The revised proposal "seems intended to mitigate opposition and give a favorably oriented FCC political cover to grant the petition," emailed the Northwest Telecommunications Association, which primarily represents rural competitors requiring wholesale ILEC access to supplement fiber, where "there are no 'market-based' network alternatives." NTA said it's "encouraged" by USTelecom's proposed transition, but it was likely made in "reaction to the overwhelming industry, state regulatory, and consumer concerns its petition has raised."
Incompas said the proposal would "cut off the last remaining competition" to ILECs, at least from CLECs. "This would kill competitive investment in fiber networks and the use of UNEs for managed services and connections to the cloud -- all different forms of competition would be negatively impacted," said CEO Chip Pickering. He said service to government entities and small businesses would be most harmed.
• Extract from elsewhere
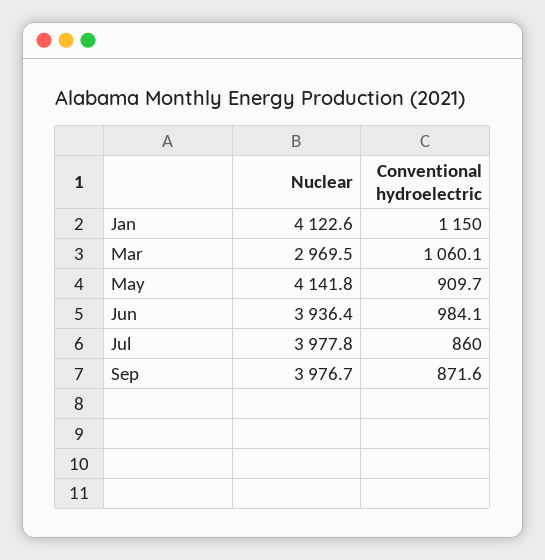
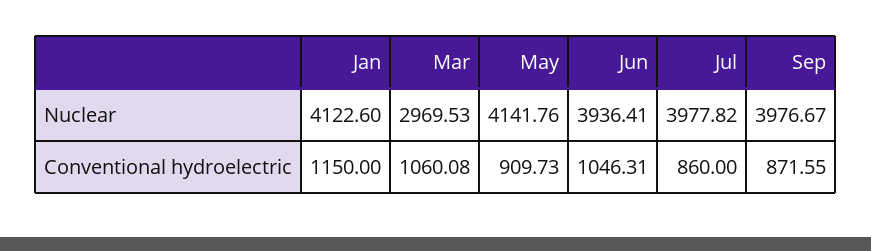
Conventional hydroelectric, Jun: 984.1 -> 1046.31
The deregulation would also undermine ILEC fiber incentives because they could charge "unlimited prices on existing copper networks" rather than investing in new networks, he said: "So the deployment agenda would be disrupted."
It's "very troubling" USTelecom asked the FCC "to promptly grant" the revised petition, Pickering said, suggesting ILECs "want to rush this through." He said the FCC has been adamant about being transparent and subjecting major proceedings to economic analysis, including on costs and benefits: "It would be unprecedented and conflict with Chairman [Ajit] Pai's process principles for this to be rushed through." He said the FCC should push back the deadline for deciding USTelecom's May 4 petition because of the revised proposal (it has a year, and can take another 90 days). He said Aug. 6 and Sept. 5 comment/reply deadlines should be further extended.
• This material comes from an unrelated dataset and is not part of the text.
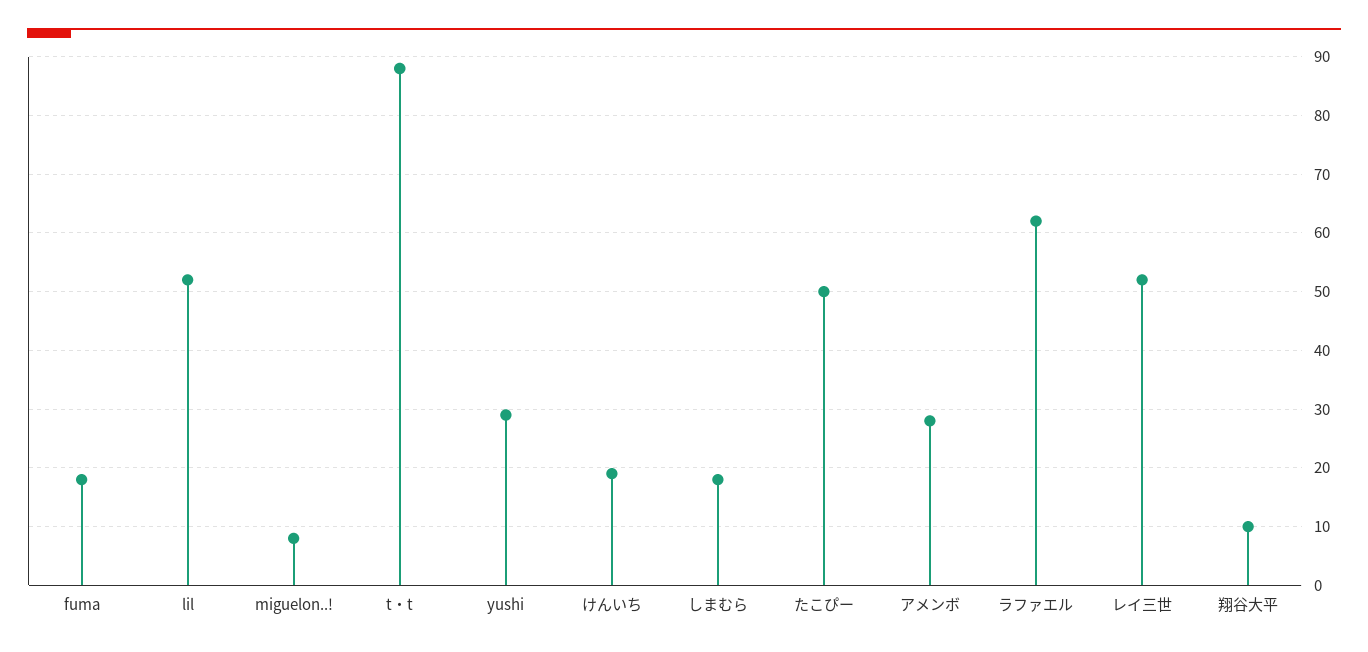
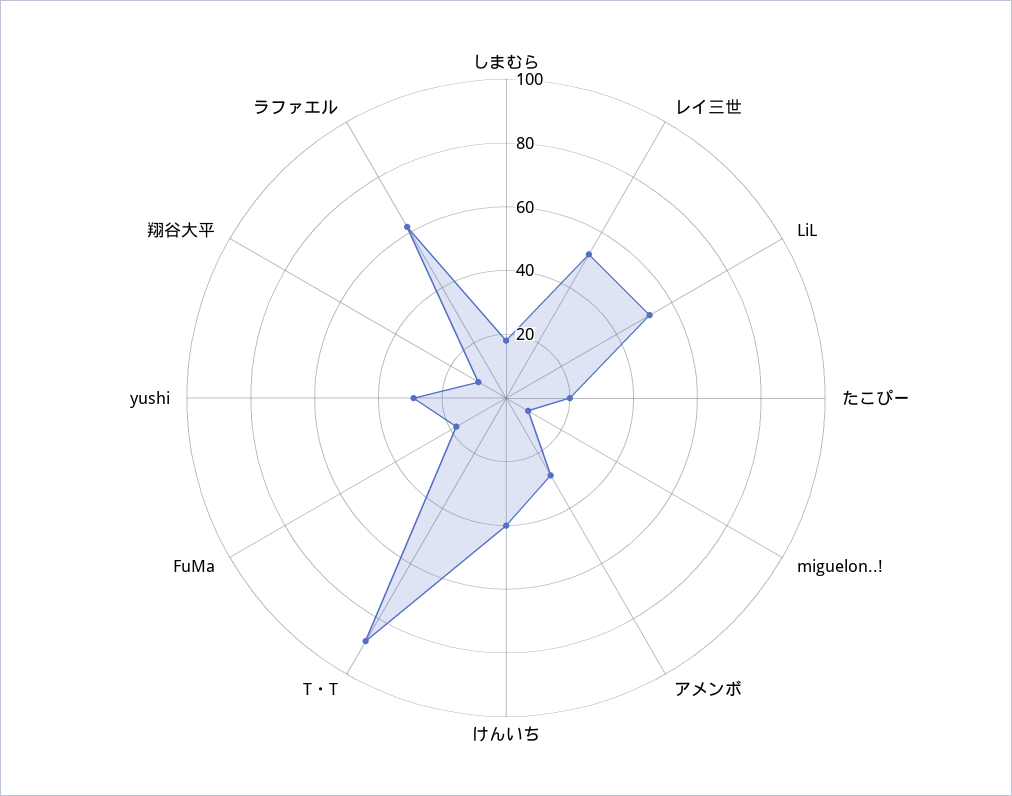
けんいち: 20 -> 40
たこぴー: 50 -> 20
USTelecom doesn't believe the FCC has to restart the clock, said Diane Holland, vice president-law and policy. "We haven’t changed the basic ask. ... We came to an industry agreement that more time for this transition would be a reasonable thing to ask for. That’s not a new petition." USTelecom, which didn't oppose the previous comment extension, doesn't have a view on another extension, she said. The FCC didn't comment.
Holland said USTelecom stands by the market analysis it submitted in its petition, which cited Economics Inc. and CMA Strategy Consulting as projecting "substantial" benefits. "It would save consumers over $1 billion, and perhaps up to $5.9 billion, in reduced prices over the next decade," said the petition, which also cited expected job and economic output increases.
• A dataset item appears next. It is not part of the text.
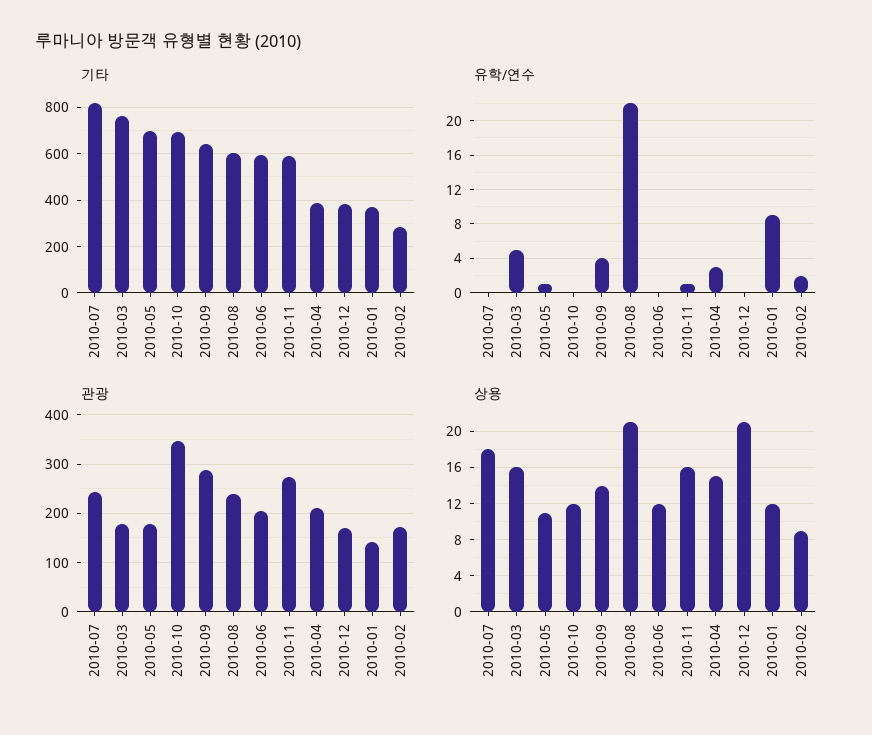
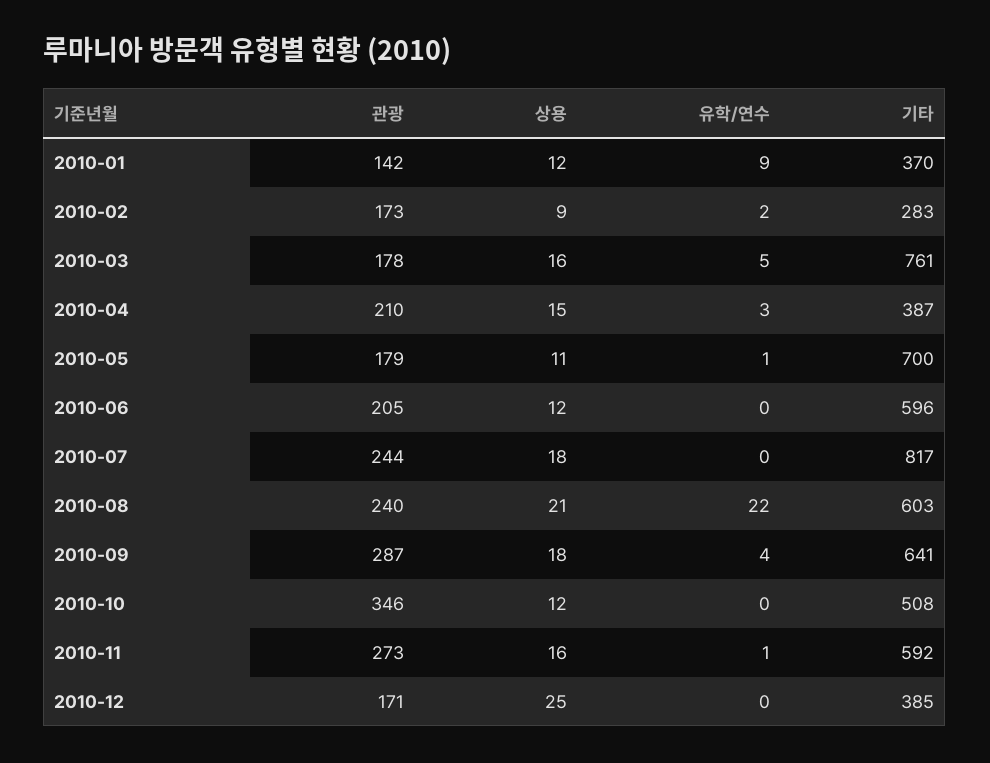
기타, 2010-10: 700 -> 508
상용, 2010-09: 14 -> 18
상용, 2010-12: 21 -> 25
Louthan voiced skepticism about the CLEC market significance. "It's such a small part of the industry, it's not that relevant," he said. "The UNE model is a failed business model. The writing is on the wall. Look at the decline in the CLEC industry. It's massive. ... They're losing to the cable companies." If UNEs are scaled back, Louthan doubts ILECs would lose incentives to deploy fiber. "A second competitor is all you need to keep the incumbents honest," he said. "If they don't upgrade, the cable companies will come in and take market share."
CLECs "often offer a better product" and "get to places the cable guys don't," countered Doug Dawson, president of CCG Consulting, with CLEC and RLEC clients. He said CLECs use UNE transport connections to "tie together networks." He said some even serve residential customers by combining UNE loops with their own switches. "There have got to be hundreds of thousands of residential and small business customers at a minimum" served over UNEs, he said: The ILECs just "want to get the CLECs out of their offices."